Search the entries below for the word "events", then copy each line in which it is found.

== RECORDS FOR THE TASK ==
== Segment start ==

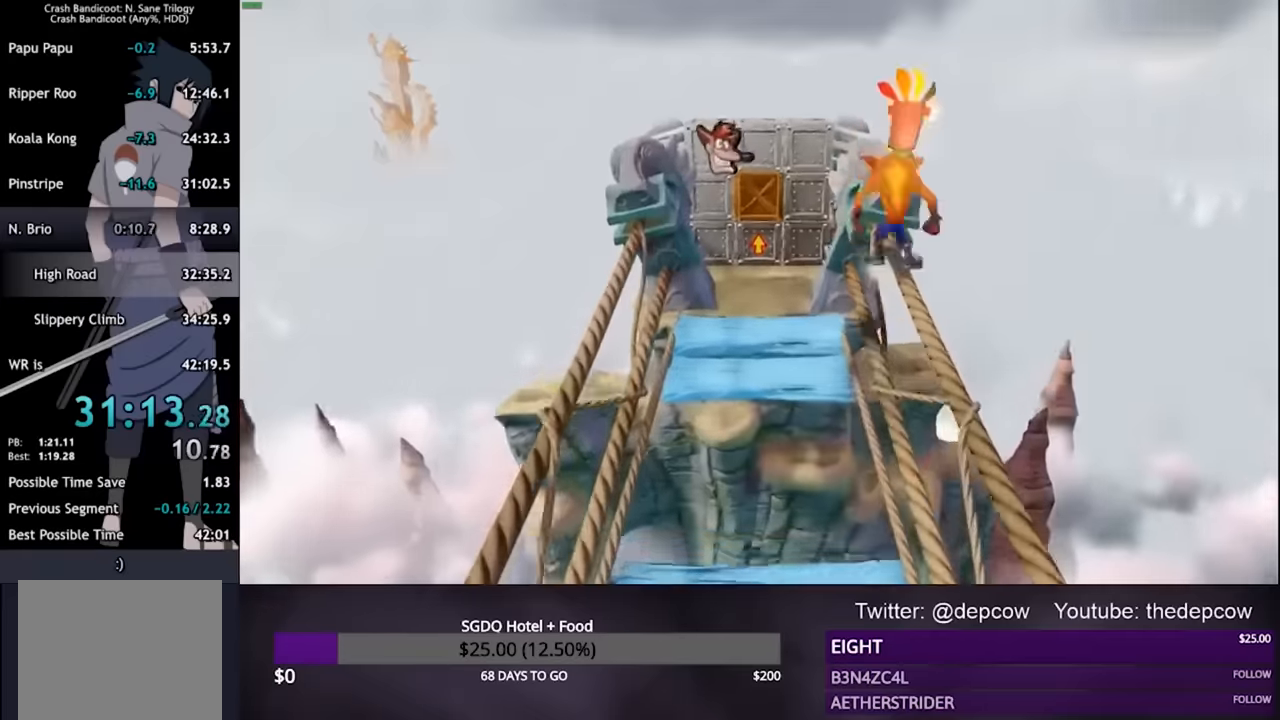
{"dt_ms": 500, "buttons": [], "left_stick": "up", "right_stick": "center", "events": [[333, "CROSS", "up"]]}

== Segment end ==
== Segment start ==

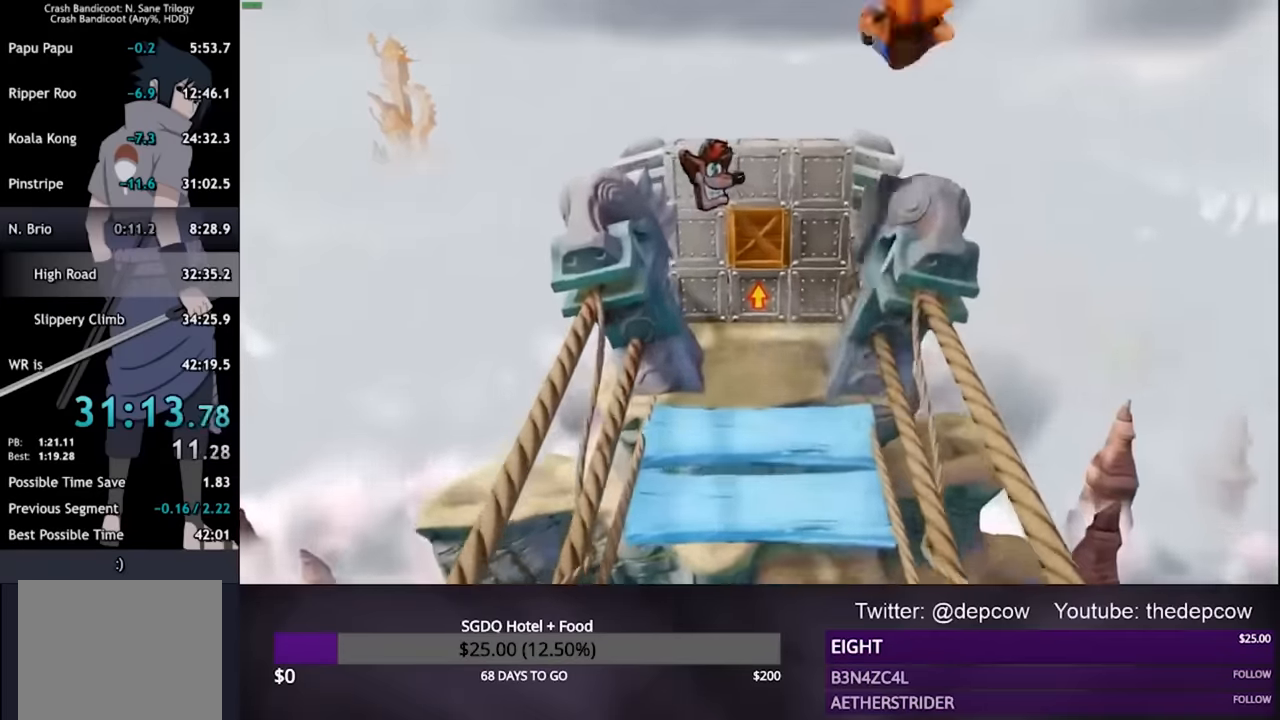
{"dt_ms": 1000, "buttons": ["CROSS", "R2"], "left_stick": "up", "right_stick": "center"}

== Segment end ==
== Segment start ==

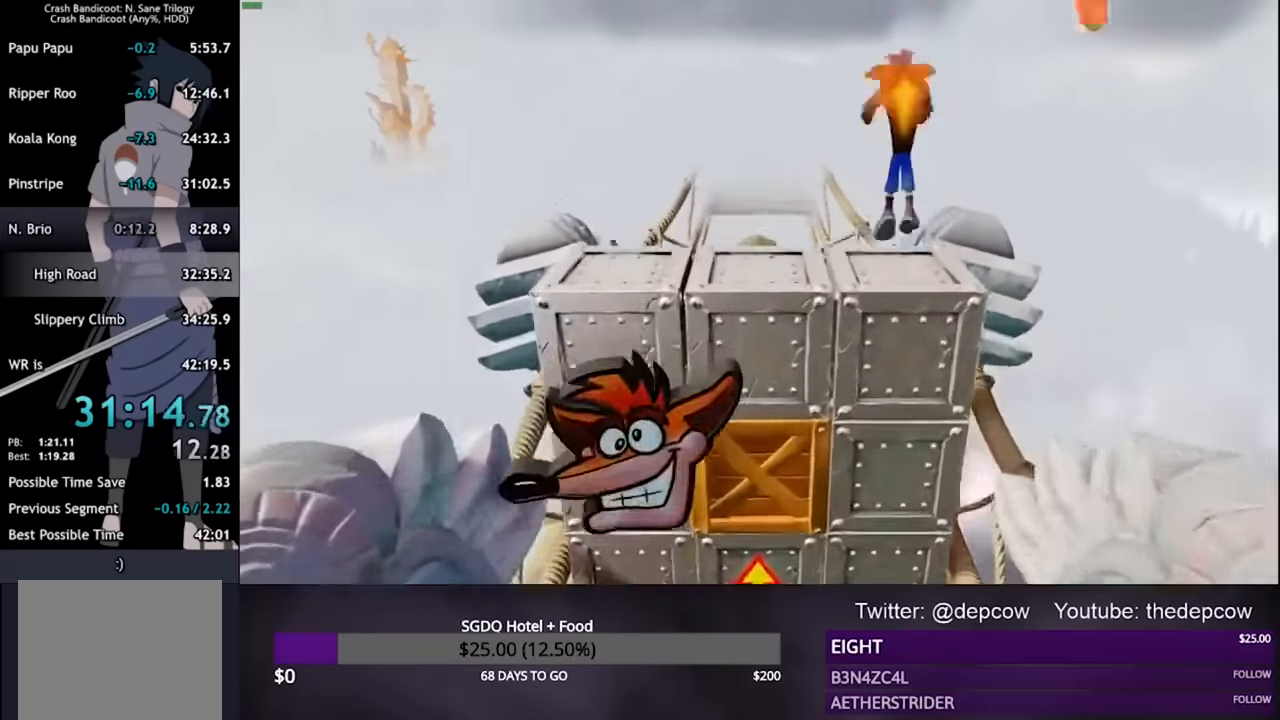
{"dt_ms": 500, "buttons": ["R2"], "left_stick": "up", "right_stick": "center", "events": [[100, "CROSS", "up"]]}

== Segment end ==

== ANSWER SPACE ==
{"dt_ms": 500, "buttons": [], "left_stick": "up", "right_stick": "center", "events": [[333, "CROSS", "up"]]}
{"dt_ms": 500, "buttons": ["R2"], "left_stick": "up", "right_stick": "center", "events": [[100, "CROSS", "up"]]}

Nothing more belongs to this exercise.